INSTRUCTIONS FOR THE TASK: Write out again, word for word, the lines of the items below from the one that contains "9000,kWh as the pattern." through the one that contains "The length is 11.2,mm", with both of those lines included.

Start of PROVIDED RECORDS

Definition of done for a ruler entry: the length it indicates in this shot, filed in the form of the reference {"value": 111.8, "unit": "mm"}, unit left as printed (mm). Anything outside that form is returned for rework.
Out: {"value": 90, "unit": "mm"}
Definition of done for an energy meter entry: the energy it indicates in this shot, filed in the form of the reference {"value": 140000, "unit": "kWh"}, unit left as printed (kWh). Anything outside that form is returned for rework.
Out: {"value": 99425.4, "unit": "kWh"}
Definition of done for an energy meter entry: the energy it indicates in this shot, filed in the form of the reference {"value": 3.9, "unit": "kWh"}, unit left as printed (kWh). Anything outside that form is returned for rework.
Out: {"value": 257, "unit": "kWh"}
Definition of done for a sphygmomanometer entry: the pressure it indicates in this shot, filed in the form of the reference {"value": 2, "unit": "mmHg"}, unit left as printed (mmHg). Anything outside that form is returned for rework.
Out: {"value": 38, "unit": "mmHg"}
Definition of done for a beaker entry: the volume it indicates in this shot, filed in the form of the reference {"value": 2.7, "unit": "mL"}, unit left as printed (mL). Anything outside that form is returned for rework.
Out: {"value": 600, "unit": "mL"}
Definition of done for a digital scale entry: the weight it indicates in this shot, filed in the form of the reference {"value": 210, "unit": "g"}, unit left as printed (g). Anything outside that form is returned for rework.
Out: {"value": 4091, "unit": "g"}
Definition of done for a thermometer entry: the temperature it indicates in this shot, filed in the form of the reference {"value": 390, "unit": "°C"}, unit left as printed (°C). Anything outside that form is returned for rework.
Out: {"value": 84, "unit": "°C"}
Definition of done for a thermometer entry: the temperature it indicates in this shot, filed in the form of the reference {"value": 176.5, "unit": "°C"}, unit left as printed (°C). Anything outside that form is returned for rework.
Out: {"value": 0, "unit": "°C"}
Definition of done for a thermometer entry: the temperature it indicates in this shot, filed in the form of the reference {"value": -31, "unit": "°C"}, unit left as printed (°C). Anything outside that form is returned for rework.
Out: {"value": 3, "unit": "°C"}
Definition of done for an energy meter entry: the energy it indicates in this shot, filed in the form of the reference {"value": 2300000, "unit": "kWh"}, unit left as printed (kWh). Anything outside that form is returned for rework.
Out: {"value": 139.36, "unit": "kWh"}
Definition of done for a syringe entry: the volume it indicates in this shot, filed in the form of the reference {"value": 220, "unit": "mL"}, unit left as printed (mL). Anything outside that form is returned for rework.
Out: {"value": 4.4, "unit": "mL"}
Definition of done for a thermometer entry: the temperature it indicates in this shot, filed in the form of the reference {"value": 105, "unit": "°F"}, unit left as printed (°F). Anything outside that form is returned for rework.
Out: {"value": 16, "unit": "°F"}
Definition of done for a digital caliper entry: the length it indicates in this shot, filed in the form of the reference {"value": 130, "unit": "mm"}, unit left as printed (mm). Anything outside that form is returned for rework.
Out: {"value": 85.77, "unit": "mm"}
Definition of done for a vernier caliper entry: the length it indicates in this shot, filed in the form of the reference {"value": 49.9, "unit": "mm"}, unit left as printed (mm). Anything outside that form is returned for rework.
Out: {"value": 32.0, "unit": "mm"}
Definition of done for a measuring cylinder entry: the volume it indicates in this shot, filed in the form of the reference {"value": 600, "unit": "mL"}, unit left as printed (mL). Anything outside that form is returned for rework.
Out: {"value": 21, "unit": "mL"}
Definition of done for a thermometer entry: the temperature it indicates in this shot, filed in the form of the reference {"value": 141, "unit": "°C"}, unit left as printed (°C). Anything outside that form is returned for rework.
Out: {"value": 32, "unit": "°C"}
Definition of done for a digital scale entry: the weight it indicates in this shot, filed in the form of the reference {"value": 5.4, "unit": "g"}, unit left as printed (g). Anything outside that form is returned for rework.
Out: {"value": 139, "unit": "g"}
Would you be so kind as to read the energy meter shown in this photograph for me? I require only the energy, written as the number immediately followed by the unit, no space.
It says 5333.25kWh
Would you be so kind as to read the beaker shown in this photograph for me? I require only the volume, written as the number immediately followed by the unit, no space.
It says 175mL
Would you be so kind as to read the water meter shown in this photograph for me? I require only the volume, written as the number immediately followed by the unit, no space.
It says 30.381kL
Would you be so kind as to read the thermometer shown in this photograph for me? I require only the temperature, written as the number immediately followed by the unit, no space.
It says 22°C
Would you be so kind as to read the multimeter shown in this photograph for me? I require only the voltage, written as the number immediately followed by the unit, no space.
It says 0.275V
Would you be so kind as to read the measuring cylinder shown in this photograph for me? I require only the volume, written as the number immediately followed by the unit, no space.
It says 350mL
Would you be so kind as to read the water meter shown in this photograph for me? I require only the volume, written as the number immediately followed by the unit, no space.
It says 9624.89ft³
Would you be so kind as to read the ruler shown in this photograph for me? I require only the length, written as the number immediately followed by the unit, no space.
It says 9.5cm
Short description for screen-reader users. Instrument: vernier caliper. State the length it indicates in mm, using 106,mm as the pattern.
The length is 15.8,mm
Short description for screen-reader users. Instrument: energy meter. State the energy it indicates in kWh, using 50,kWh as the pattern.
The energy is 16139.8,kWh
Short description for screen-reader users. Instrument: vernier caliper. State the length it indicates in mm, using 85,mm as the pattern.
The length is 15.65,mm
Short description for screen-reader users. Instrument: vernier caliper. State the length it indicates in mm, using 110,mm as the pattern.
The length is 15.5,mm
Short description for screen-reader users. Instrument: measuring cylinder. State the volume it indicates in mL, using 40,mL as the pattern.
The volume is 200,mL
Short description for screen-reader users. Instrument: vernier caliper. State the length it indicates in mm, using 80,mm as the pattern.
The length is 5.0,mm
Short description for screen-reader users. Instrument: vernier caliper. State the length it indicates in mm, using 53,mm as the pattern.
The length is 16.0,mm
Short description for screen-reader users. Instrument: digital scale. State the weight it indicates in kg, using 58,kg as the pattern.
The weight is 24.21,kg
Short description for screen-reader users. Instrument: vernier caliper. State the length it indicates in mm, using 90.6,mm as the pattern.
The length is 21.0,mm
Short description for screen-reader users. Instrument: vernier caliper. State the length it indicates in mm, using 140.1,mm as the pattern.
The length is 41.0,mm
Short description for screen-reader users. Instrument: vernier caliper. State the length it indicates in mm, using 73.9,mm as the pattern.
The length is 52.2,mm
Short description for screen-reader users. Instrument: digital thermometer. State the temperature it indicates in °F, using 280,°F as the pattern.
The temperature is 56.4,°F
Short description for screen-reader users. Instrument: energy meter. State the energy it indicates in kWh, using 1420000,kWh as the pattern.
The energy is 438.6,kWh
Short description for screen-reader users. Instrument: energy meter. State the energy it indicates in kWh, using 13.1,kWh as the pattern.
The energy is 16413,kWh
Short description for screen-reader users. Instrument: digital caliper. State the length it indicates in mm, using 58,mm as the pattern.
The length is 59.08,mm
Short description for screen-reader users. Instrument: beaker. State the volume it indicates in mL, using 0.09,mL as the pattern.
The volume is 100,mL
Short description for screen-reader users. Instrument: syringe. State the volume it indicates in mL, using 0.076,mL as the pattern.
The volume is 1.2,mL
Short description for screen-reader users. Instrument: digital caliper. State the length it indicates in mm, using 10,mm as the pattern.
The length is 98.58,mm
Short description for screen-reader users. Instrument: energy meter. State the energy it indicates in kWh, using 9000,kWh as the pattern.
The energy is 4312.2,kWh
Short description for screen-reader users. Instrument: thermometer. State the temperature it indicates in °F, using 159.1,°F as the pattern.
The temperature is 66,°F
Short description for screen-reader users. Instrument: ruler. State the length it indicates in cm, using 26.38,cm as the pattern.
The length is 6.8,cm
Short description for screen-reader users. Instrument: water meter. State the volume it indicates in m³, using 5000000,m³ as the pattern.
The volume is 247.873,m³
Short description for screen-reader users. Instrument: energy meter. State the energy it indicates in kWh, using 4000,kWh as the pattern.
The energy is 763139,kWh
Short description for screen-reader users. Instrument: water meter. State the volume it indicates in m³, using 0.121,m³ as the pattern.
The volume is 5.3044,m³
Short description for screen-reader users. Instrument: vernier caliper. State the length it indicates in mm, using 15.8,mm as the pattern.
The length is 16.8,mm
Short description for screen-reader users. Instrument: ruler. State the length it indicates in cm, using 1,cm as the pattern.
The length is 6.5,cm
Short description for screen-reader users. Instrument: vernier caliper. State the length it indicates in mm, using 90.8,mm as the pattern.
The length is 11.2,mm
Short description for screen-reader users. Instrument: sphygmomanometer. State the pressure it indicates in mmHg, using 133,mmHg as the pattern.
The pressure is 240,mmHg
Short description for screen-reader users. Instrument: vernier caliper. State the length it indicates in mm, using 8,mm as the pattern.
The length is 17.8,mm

End of PROVIDED RECORDS

EXERCISE ANSWER:
Short description for screen-reader users. Instrument: energy meter. State the energy it indicates in kWh, using 9000,kWh as the pattern.
The energy is 4312.2,kWh
Short description for screen-reader users. Instrument: thermometer. State the temperature it indicates in °F, using 159.1,°F as the pattern.
The temperature is 66,°F
Short description for screen-reader users. Instrument: ruler. State the length it indicates in cm, using 26.38,cm as the pattern.
The length is 6.8,cm
Short description for screen-reader users. Instrument: water meter. State the volume it indicates in m³, using 5000000,m³ as the pattern.
The volume is 247.873,m³
Short description for screen-reader users. Instrument: energy meter. State the energy it indicates in kWh, using 4000,kWh as the pattern.
The energy is 763139,kWh
Short description for screen-reader users. Instrument: water meter. State the volume it indicates in m³, using 0.121,m³ as the pattern.
The volume is 5.3044,m³
Short description for screen-reader users. Instrument: vernier caliper. State the length it indicates in mm, using 15.8,mm as the pattern.
The length is 16.8,mm
Short description for screen-reader users. Instrument: ruler. State the length it indicates in cm, using 1,cm as the pattern.
The length is 6.5,cm
Short description for screen-reader users. Instrument: vernier caliper. State the length it indicates in mm, using 90.8,mm as the pattern.
The length is 11.2,mm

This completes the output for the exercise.